Assignment: Rewrite the material from the start through the line containing "0.004907, 0.999904, -0.020209]]" as a numbered list, with blank lines omitted and the pictures left out.
** Listed records follows **
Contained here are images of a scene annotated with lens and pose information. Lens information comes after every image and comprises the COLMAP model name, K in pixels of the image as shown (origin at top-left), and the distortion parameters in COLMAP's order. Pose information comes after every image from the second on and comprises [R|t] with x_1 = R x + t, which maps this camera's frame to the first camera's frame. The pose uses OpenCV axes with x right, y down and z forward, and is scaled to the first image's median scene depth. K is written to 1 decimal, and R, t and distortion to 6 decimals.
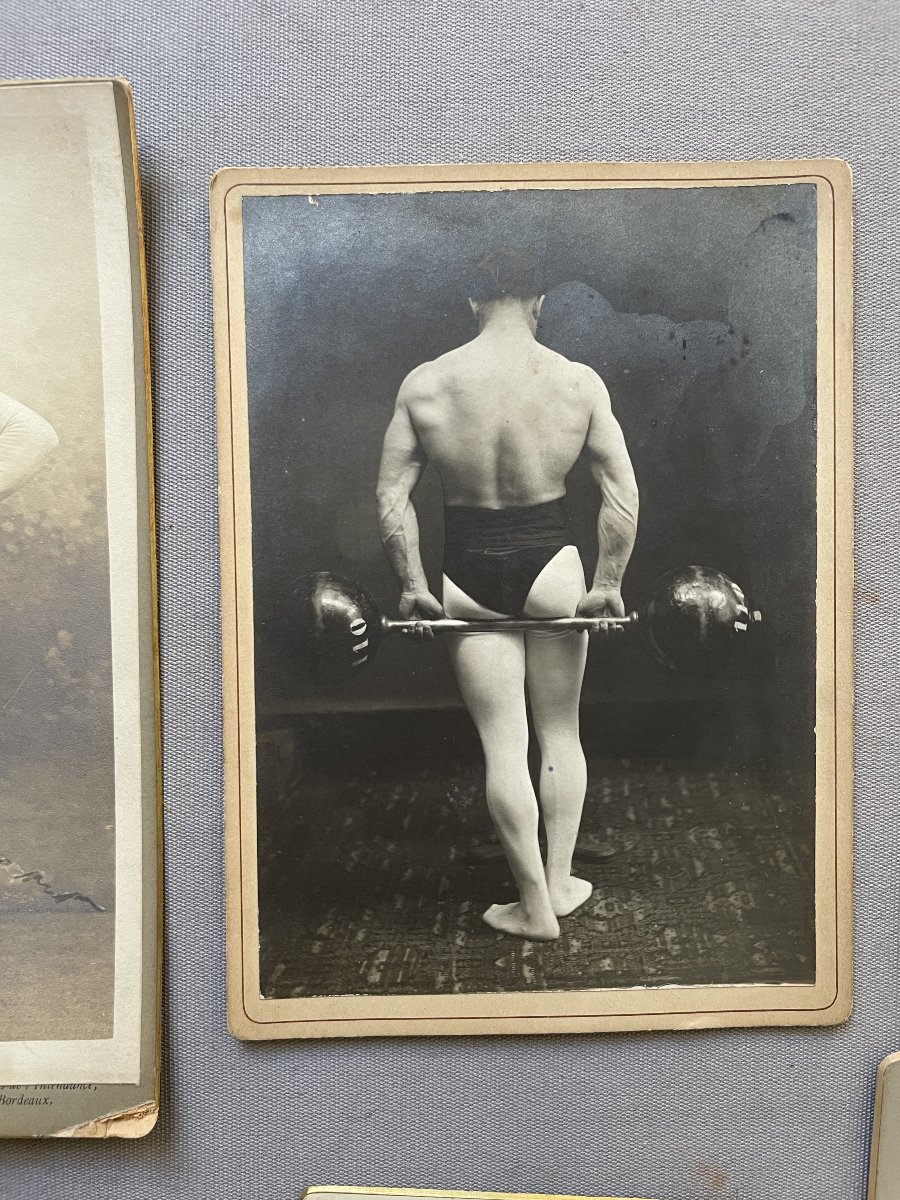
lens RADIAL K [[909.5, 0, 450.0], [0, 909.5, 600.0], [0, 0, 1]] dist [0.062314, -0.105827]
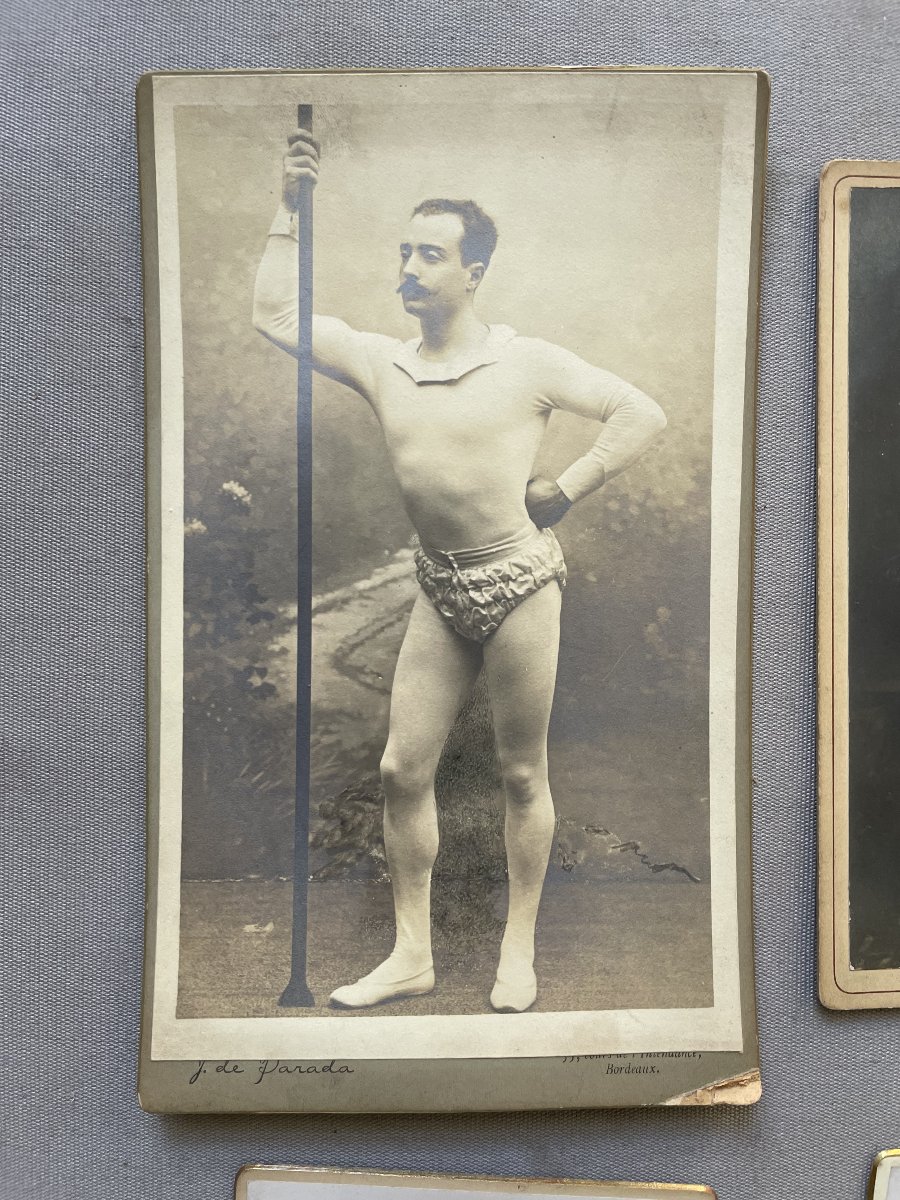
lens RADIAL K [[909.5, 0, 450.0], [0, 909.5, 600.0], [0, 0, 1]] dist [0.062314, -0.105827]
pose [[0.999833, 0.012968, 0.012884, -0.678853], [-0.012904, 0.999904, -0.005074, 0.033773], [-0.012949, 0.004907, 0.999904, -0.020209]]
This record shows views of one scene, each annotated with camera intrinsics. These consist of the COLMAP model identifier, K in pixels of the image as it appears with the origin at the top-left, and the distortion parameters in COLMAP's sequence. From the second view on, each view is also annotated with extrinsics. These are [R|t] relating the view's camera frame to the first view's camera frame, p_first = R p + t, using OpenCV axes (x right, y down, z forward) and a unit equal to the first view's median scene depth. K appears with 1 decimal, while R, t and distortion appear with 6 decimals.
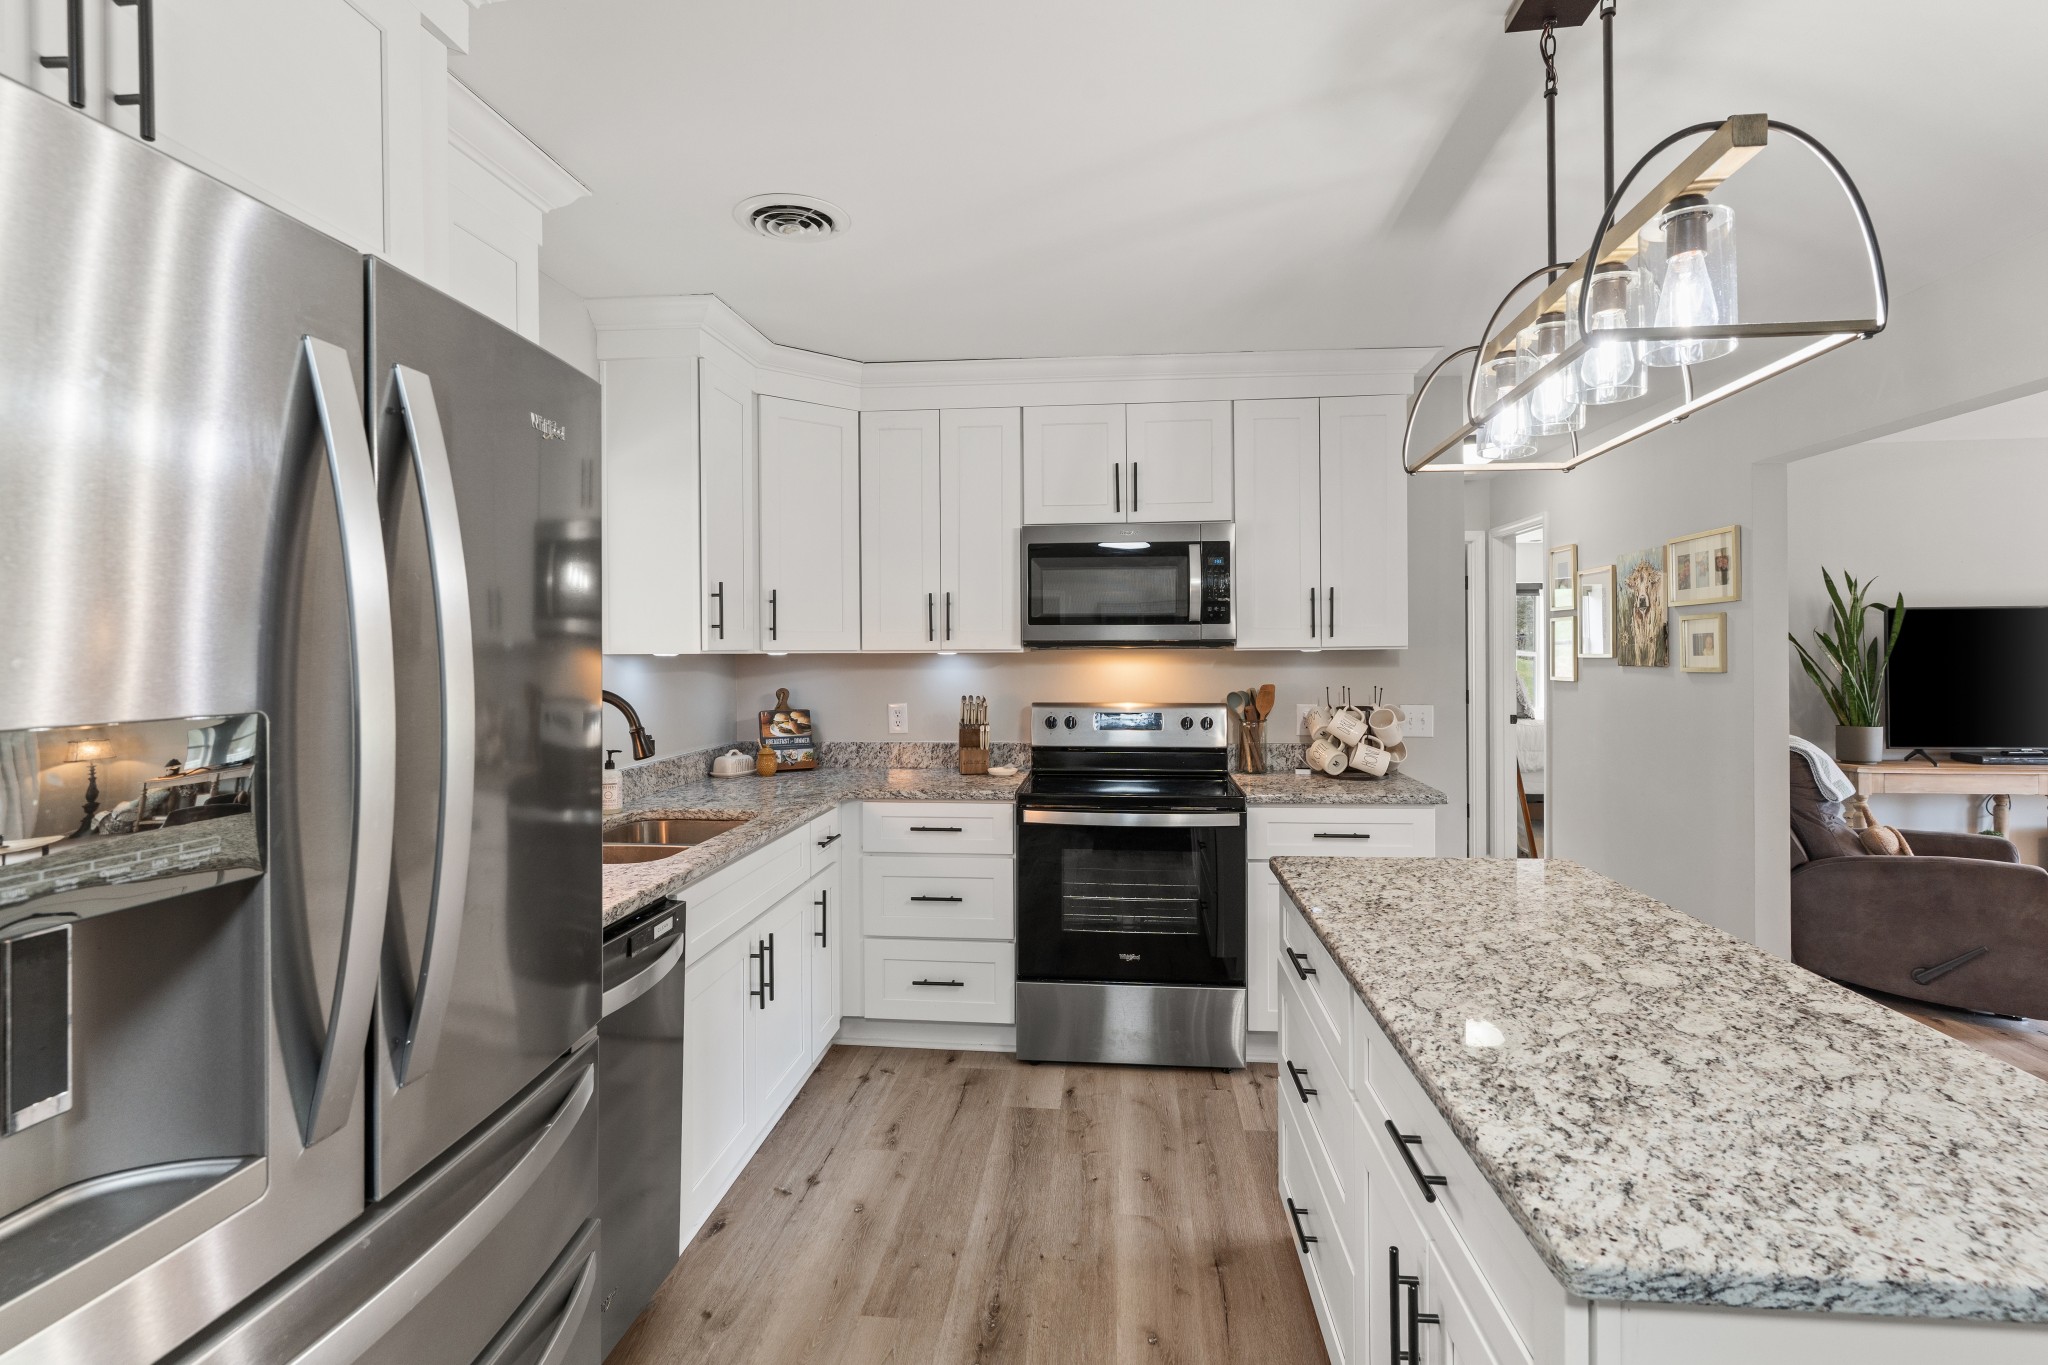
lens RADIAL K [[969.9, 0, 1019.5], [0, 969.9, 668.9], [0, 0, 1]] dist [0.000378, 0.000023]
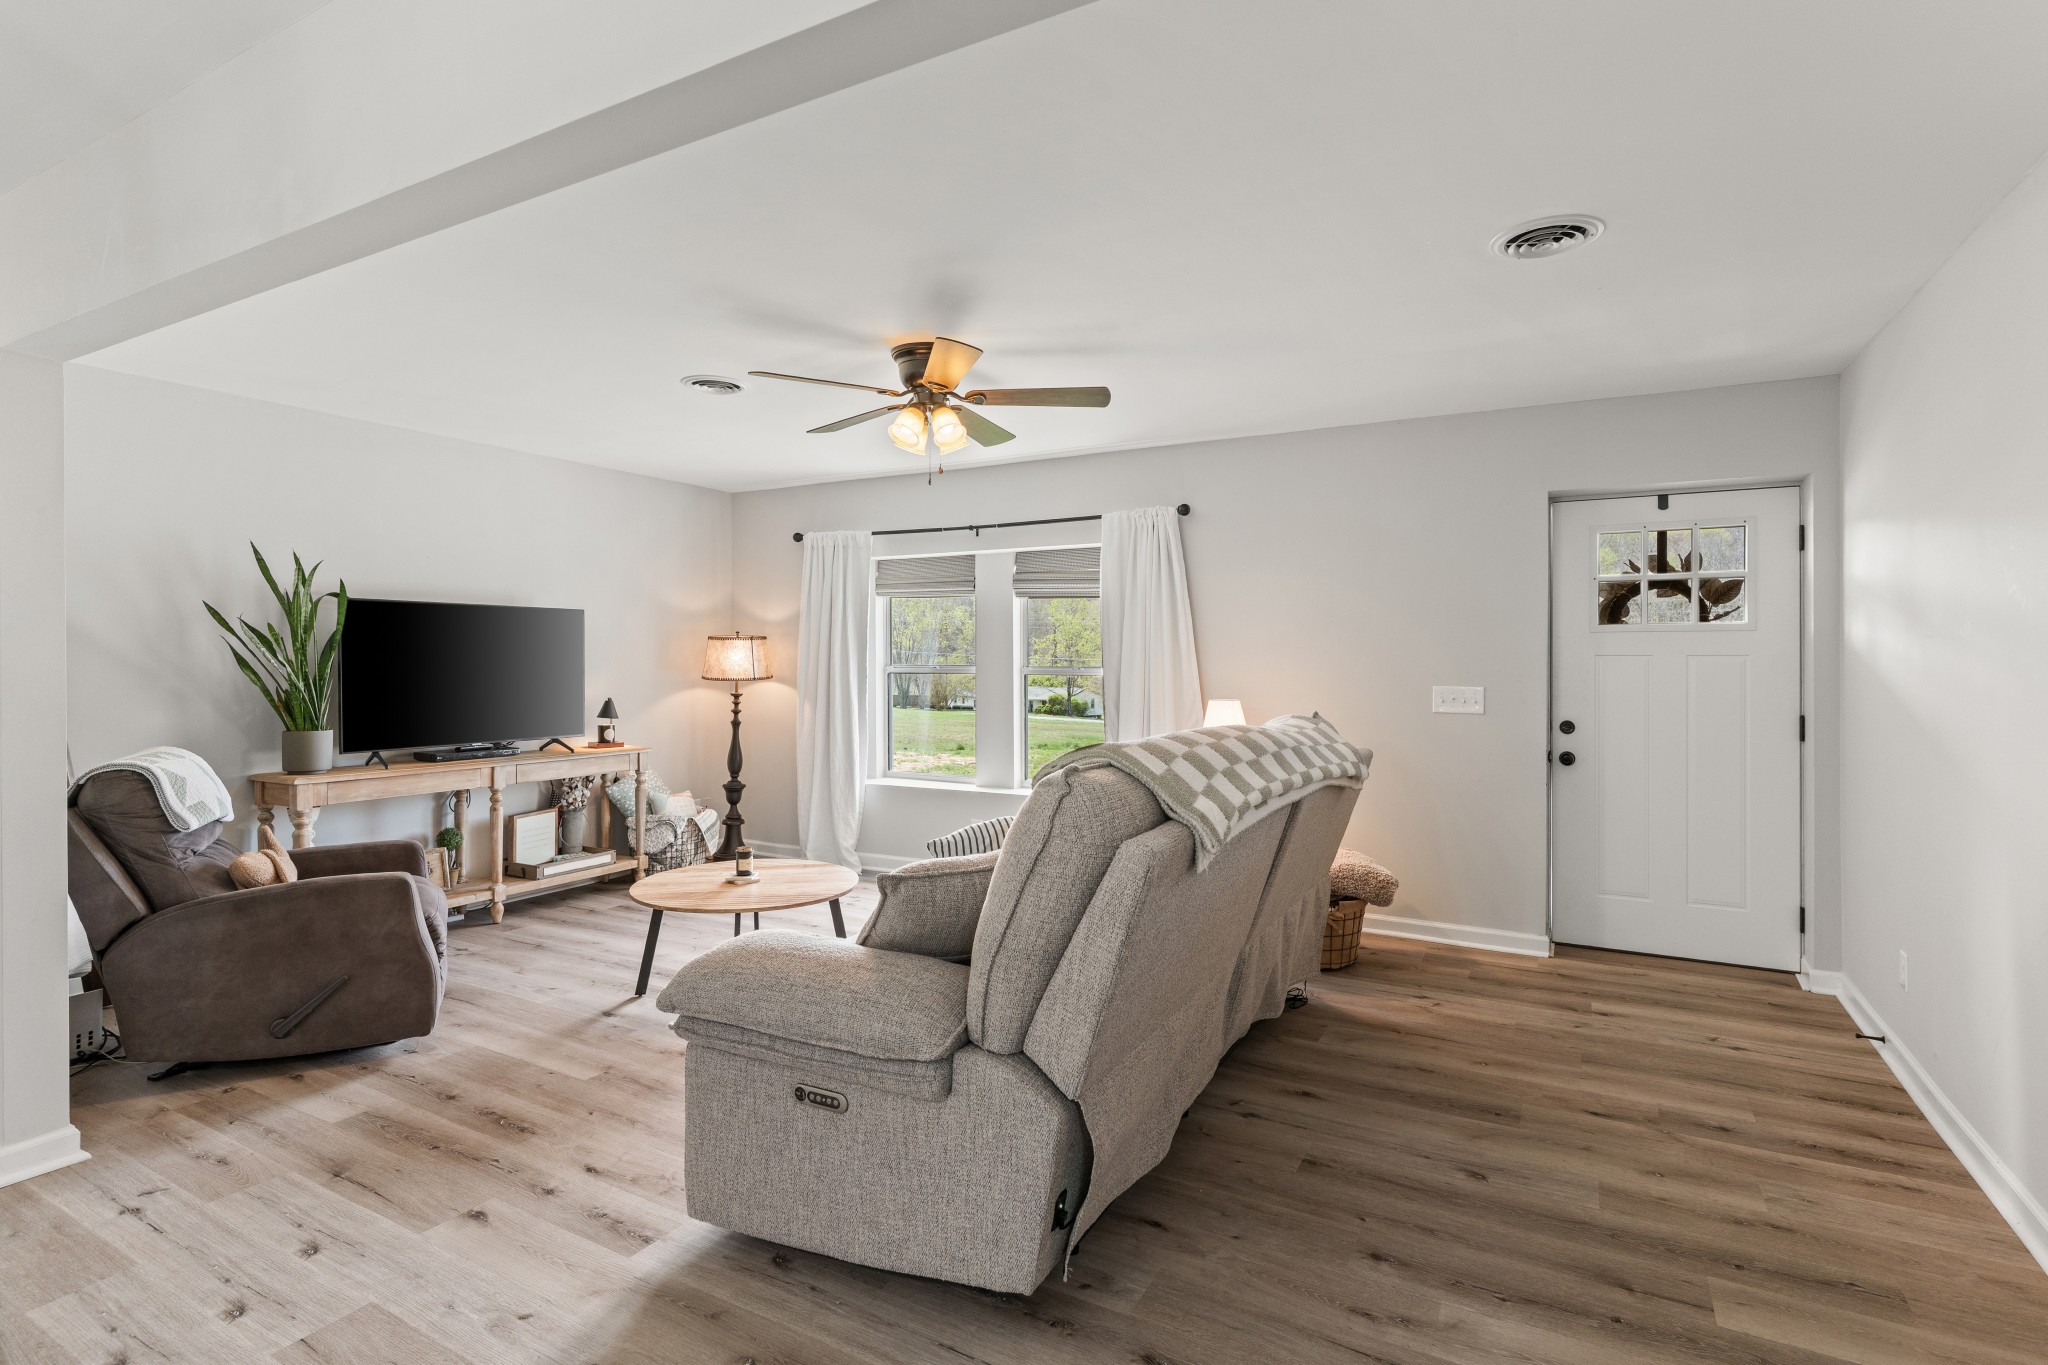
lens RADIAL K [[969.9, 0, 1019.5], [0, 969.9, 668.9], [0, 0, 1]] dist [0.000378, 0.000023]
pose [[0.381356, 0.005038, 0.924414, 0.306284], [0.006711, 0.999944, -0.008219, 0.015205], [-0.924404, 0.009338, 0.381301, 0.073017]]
** End of Listed records **
Output of the task:
1. Contained here are images of a scene annotated with lens and pose information. Lens information comes after every image and comprises the COLMAP model name, K in pixels of the image as shown (origin at top-left), and the distortion parameters in COLMAP's order. Pose information comes after every image from the second on and comprises [R|t] with x_1 = R x + t, which maps this camera's frame to the first camera's frame. The pose uses OpenCV axes with x right, y down and z forward, and is scaled to the first image's median scene depth. K is written to 1 decimal, and R, t and distortion to 6 decimals.
2. lens RADIAL K [[909.5, 0, 450.0], [0, 909.5, 600.0], [0, 0, 1]] dist [0.062314, -0.105827]
3. lens RADIAL K [[909.5, 0, 450.0], [0, 909.5, 600.0], [0, 0, 1]] dist [0.062314, -0.105827]
4. pose [[0.999833, 0.012968, 0.012884, -0.678853], [-0.012904, 0.999904, -0.005074, 0.033773], [-0.012949, 0.004907, 0.999904, -0.020209]]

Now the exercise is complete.